### STORED DATA
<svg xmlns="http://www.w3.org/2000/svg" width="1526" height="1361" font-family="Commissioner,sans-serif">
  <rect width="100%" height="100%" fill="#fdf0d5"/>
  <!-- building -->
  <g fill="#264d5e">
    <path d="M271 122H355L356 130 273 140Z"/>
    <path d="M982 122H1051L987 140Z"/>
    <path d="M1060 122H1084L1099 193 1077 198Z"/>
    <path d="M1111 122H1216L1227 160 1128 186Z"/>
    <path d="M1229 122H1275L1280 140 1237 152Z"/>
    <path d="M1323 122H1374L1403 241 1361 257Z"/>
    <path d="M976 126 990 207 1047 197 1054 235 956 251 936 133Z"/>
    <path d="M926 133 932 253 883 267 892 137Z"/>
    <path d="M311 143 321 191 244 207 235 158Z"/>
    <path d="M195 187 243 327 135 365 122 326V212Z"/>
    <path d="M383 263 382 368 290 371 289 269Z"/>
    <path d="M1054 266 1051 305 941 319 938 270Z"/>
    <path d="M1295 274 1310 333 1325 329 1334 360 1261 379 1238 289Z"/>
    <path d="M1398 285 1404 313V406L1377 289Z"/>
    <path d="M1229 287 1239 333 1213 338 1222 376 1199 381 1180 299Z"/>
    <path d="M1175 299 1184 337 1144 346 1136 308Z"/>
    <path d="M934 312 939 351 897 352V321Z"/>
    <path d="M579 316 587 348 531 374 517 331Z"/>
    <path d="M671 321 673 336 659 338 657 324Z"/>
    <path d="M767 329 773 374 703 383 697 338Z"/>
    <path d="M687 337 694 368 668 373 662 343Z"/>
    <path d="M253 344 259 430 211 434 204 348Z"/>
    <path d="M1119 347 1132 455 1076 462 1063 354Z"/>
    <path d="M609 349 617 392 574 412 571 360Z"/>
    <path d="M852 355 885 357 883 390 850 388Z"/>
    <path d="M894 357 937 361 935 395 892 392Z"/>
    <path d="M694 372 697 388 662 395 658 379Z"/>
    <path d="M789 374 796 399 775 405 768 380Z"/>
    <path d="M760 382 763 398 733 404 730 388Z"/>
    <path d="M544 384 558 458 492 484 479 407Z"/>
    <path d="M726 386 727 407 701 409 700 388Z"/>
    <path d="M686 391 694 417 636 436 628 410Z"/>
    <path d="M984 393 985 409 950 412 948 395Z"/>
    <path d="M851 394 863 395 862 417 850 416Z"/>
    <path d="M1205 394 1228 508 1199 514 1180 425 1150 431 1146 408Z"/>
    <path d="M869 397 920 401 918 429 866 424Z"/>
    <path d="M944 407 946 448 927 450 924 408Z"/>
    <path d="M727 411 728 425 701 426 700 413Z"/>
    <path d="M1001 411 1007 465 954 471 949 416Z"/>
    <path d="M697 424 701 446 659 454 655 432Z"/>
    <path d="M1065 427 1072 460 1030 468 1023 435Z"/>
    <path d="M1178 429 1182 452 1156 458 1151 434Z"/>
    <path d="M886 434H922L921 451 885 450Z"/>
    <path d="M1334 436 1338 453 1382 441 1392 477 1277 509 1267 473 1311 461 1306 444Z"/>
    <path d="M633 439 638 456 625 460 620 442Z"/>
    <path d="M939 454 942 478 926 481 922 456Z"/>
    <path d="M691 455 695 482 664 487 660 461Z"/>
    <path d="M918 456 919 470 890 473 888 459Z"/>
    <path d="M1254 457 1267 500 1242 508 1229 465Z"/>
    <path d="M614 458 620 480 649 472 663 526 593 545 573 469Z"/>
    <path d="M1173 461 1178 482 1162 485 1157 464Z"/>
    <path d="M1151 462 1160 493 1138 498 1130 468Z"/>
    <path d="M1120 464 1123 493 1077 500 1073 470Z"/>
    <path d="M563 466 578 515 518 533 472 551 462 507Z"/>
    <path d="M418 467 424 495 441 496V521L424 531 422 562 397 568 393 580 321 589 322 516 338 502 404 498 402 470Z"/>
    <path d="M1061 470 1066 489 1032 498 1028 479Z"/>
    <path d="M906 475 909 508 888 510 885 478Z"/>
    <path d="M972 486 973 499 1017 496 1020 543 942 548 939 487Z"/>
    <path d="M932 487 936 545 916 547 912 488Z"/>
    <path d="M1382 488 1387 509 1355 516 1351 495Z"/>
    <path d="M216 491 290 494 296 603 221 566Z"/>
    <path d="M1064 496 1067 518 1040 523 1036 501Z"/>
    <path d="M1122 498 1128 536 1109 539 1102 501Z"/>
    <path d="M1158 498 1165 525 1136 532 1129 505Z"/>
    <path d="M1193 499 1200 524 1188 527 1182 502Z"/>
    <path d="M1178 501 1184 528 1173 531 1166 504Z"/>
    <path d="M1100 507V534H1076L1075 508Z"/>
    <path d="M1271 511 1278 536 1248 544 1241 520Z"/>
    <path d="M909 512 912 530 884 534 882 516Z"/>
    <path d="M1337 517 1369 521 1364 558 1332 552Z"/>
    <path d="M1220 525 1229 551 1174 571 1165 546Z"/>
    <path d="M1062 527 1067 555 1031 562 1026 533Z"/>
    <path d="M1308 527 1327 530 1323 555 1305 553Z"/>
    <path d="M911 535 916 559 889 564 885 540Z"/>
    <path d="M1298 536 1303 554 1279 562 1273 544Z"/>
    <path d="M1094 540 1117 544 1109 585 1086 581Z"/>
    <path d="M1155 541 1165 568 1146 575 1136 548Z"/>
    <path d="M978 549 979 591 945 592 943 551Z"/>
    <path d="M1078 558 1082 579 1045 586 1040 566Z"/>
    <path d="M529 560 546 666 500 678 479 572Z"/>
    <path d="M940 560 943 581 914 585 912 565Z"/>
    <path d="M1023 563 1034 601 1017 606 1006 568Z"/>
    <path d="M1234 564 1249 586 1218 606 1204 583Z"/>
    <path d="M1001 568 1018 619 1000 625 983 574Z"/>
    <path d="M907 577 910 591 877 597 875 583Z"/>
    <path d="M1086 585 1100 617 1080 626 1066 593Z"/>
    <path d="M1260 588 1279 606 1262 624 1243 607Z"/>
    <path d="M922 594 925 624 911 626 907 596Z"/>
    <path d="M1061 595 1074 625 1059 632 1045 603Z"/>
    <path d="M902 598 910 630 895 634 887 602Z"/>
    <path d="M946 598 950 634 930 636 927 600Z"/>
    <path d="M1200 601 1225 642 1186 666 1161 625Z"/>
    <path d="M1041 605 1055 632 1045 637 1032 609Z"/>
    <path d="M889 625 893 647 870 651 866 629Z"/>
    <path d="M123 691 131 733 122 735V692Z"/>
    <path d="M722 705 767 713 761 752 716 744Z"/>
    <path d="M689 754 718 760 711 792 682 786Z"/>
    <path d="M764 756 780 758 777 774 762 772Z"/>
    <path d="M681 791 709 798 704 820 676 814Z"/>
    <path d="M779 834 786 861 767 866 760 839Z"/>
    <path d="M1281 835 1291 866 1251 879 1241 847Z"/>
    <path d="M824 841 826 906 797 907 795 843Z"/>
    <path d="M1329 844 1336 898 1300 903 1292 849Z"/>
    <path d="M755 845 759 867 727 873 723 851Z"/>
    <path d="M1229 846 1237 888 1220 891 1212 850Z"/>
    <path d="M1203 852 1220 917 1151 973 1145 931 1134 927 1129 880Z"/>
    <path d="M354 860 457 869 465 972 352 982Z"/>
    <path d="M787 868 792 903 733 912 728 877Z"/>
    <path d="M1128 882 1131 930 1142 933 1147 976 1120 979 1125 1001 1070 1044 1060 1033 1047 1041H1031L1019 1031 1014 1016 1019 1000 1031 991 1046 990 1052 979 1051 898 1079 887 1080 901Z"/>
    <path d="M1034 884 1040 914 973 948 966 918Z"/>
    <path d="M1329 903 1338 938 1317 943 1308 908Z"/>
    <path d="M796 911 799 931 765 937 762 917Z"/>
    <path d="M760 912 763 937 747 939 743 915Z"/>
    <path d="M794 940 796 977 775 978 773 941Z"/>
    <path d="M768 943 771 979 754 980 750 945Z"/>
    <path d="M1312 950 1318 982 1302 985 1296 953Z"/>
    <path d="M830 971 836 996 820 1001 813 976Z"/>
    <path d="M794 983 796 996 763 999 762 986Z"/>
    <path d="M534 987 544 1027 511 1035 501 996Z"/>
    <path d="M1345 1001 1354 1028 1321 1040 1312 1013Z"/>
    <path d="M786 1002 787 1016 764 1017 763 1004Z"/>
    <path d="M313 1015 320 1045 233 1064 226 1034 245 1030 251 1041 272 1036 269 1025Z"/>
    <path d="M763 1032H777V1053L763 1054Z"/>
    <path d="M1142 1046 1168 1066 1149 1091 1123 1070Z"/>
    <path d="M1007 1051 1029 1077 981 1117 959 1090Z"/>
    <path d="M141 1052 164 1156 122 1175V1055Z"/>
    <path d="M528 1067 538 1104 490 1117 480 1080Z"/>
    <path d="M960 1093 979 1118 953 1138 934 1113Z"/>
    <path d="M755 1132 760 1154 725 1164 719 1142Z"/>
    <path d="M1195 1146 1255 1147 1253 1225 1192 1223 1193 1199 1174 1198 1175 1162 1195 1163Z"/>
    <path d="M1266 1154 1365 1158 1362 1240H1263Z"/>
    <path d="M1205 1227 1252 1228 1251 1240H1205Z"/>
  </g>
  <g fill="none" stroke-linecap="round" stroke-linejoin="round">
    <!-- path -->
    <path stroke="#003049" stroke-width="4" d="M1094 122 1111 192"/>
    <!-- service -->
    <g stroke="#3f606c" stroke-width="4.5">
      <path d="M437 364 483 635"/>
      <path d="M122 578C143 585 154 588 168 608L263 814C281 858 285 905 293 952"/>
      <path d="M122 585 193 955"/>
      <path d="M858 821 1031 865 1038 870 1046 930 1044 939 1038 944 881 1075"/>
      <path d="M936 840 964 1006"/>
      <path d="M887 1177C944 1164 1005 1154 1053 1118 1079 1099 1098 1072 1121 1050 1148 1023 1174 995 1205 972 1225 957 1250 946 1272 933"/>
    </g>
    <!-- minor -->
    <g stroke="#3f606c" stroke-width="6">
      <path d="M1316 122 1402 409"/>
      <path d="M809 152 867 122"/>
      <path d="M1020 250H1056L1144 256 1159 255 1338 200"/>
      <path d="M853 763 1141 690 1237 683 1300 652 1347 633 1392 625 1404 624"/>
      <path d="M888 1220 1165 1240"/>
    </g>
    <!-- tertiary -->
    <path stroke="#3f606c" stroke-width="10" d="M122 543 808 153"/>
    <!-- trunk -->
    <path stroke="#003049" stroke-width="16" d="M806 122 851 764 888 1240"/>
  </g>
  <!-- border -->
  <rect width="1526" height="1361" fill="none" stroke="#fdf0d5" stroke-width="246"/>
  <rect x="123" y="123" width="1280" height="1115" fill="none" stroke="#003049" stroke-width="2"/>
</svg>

### PROBLEM
From the line that contains "<!-- border -->" through the last line of the records above, copy every line exactly and leave out the rest.

### EXPECTED OUTPUT
  <!-- border -->
  <rect width="1526" height="1361" fill="none" stroke="#fdf0d5" stroke-width="246"/>
  <rect x="123" y="123" width="1280" height="1115" fill="none" stroke="#003049" stroke-width="2"/>
</svg>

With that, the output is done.